▸ Your objective
Should any entry hold a picture, omit that picture and copy the rest of the entry exactly.
--- Provided entries Enclosed Below ---
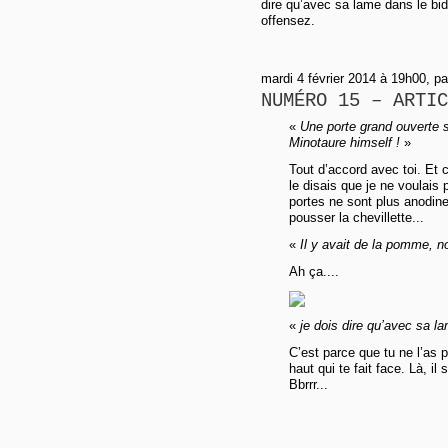
dire qu’avec sa lame dans le bide
offensez.
mardi 4 février 2014 à 19h00, p
NUMÉRO 15 – ARTIC
«
Une porte grand ouverte s
Minotaure himself !
»
Tout d’accord avec toi. Et c
le disais que je ne voulais 
portes ne sont plus anodi
pousser la chevillette...
«
Il y avait de la pomme, n
Ah ça....
«
je dois dire qu’avec sa lam
C’est parce que tu ne l’as 
haut qui te fait face. Là, il
Bbrrr...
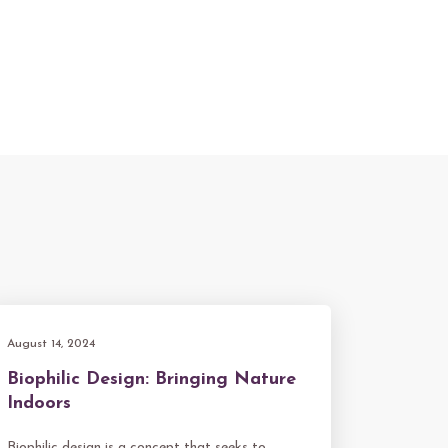
August 14, 2024
Biophilic Design: Bringing Nature
Indoors
Biophilic design is a concept that seeks to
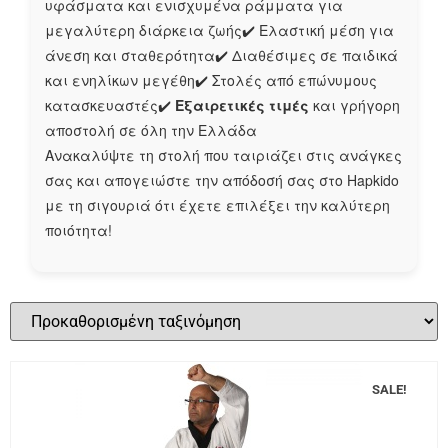
υφάσματα και ενισχυμένα ράμματα για
μεγαλύτερη διάρκεια ζωής✔️ Ελαστική μέση για
άνεση και σταθερότητα✔️ Διαθέσιμες σε παιδικά
και ενηλίκων μεγέθη✔️ Στολές από επώνυμους
κατασκευαστές✔️
Εξαιρετικές τιμές
και γρήγορη
αποστολή σε όλη την Ελλάδα
Ανακαλύψτε τη στολή που ταιριάζει στις ανάγκες
σας και απογειώστε την απόδοσή σας στο Hapkido
με τη σιγουριά ότι έχετε επιλέξει την καλύτερη
ποιότητα!
SALE!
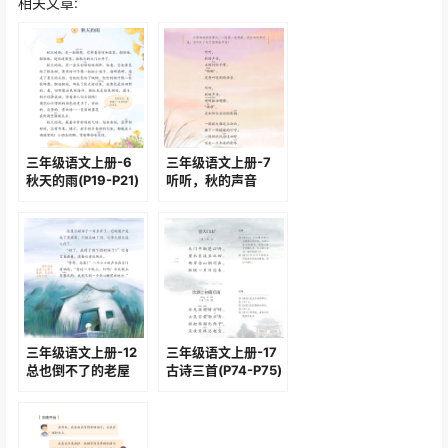
相关文章:
三年级语文上册-6
三年级语文上册-7
秋天的雨(P19-P21)
听听，秋的声音
(P22-P23)
三年级语文上册-12
三年级语文上册-17
总也倒不了的老屋
古诗三首(P74-P75)
(P46-P49)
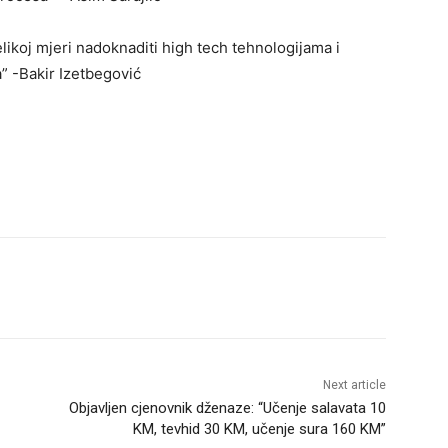
likoj mjeri nadoknaditi high tech tehnologijama i
” -Bakir Izetbegović
Next article
Objavljen cjenovnik dženaze: “Učenje salavata 10
KM, tevhid 30 KM, učenje sura 160 KM”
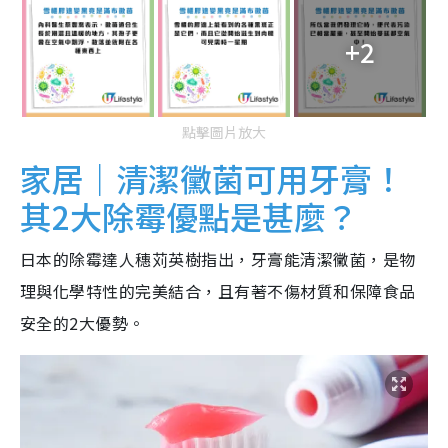
+2
點擊圖片放大
家居｜清潔黴菌可用牙膏！
其2大除霉優點是甚麼？
日本的除霉達人穗苅英樹指出，牙膏能清潔黴菌，是物
理與化學特性的完美結合，且有著不傷材質和保障食品
安全的2大優勢。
--- End of Enclosed Provided entries ---
▸ Your solution
dire qu’avec sa lame dans le bide
offensez.
mardi 4 février 2014 à 19h00, p
NUMÉRO 15 – ARTIC
«
Une porte grand ouverte s
Minotaure himself !
»
Tout d’accord avec toi. Et c
le disais que je ne voulais 
portes ne sont plus anodi
pousser la chevillette...
«
Il y avait de la pomme, n
Ah ça....
«
je dois dire qu’avec sa lam
C’est parce que tu ne l’as 
haut qui te fait face. Là, il
Bbrrr...
August 14, 2024
Biophilic Design: Bringing Nature
Indoors
Biophilic design is a concept that seeks to
υφάσματα και ενισχυμένα ράμματα για
μεγαλύτερη διάρκεια ζωής✔️ Ελαστική μέση για
άνεση και σταθερότητα✔️ Διαθέσιμες σε παιδικά
και ενηλίκων μεγέθη✔️ Στολές από επώνυμους
κατασκευαστές✔️
Εξαιρετικές τιμές
και γρήγορη
αποστολή σε όλη την Ελλάδα
Ανακαλύψτε τη στολή που ταιριάζει στις ανάγκες
σας και απογειώστε την απόδοσή σας στο Hapkido
με τη σιγουριά ότι έχετε επιλέξει την καλύτερη
ποιότητα!
SALE!
相关文章:
三年级语文上册-6
三年级语文上册-7
秋天的雨(P19-P21)
听听，秋的声音
(P22-P23)
三年级语文上册-12
三年级语文上册-17
总也倒不了的老屋
古诗三首(P74-P75)
(P46-P49)
likoj mjeri nadoknaditi high tech tehnologijama i
” -Bakir Izetbegović
Next article
Objavljen cjenovnik dženaze: “Učenje salavata 10
KM, tevhid 30 KM, učenje sura 160 KM”
+2
點擊圖片放大
家居｜清潔黴菌可用牙膏！
其2大除霉優點是甚麼？
日本的除霉達人穗苅英樹指出，牙膏能清潔黴菌，是物
理與化學特性的完美結合，且有著不傷材質和保障食品
安全的2大優勢。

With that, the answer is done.